● PASSAGE:

▬▬▬

Writing for The Atlantic, Stephen Marche makes the following observation: “We have never been more detached from one another, or lonelier. In a world consumed by ever more novel modes of socializing, we have less and less actual society. We live in an accelerating contradiction: the more connected we become, the lonelier we are. We were promised a global village; instead we inhabit the drab cul-de-sacs and endless freeways of a vast suburb of information.” We have succeeded in creating stable digital communities, but not so much at curing loneliness.
The Innovation of Loneliness draws on some interesting sociological research to bring us a comprehensive understanding of how Facebook is contributing to our overwhelmingly pervasive loneliness problem. Created by Shimi Cohen, the video makes a smart, though painfully obvious argument for why we should try to connect in real life, rather than our virtual ones, and it is absolutely on point. As a matter of fact, it becomes especially poignant when it touches on our ability to edit our social profiles, clearly illustrating how we spend entirely too much time on self-promotion and crafting ideal images of ourselves.

▬▬▬

● DATA SHOWN:
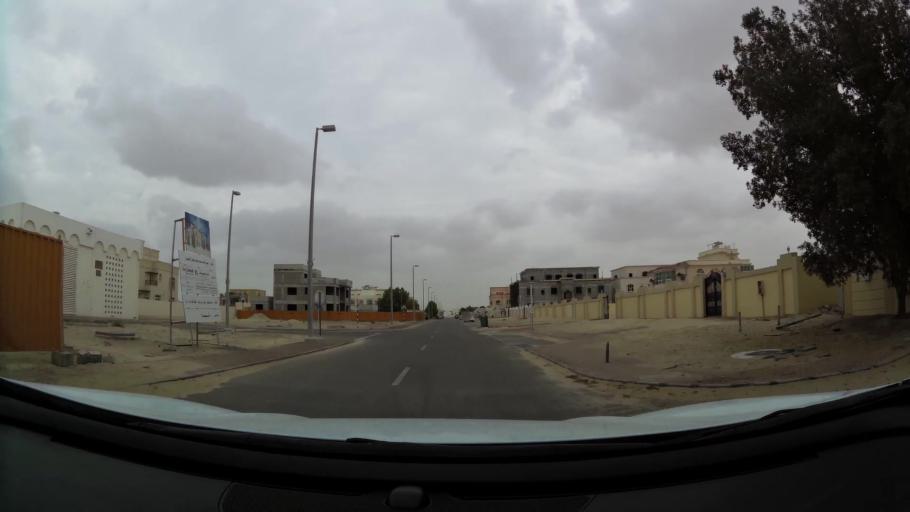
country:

▬▬▬

● EXERCISE REQUIREMENTS:
A - Repeat word for word the part of the passage on loneliness that begins at the words "The Innovation of" and ends after "images of ourselves.".
B - Using the passage on loneliness, answer these:
(i) Which publication was Stephen Marche writing for?
(ii) Who created The Innovation of Loneliness?
(iii) Which social network does the video say is contributing to the loneliness problem?
C - Pick up the passage on loneliness and Facebook after its last sentence and keep writing it.

● TASK RESPONSES:
A -
The Innovation of Loneliness draws on some interesting sociological research to bring us a comprehensive understanding of how Facebook is contributing to our overwhelmingly pervasive loneliness problem. Created by Shimi Cohen, the video makes a smart, though painfully obvious argument for why we should try to connect in real life, rather than our virtual ones, and it is absolutely on point. As a matter of fact, it becomes especially poignant when it touches on our ability to edit our social profiles, clearly illustrating how we spend entirely too much time on self-promotion and crafting ideal images of ourselves.

B -
(i) The Atlantic
(ii) Shimi Cohen
(iii) Facebook

C -
Check it out below.
Considering that the number of people reporting feeling lonely doubled in the last 30 years, it’s hard not to see a correlation between loneliness and the rise of social networks. Notably, the density of these reports is escalating in recent years. The problem with controlling how others see us is that we rarely get to be seen as we really are, unfiltered. To be or not to be ourselves, is one the bigger paradoxes of our time. And if we somehow manage to let go of our need to control our public image, we may be able to combat our increasing loneliness.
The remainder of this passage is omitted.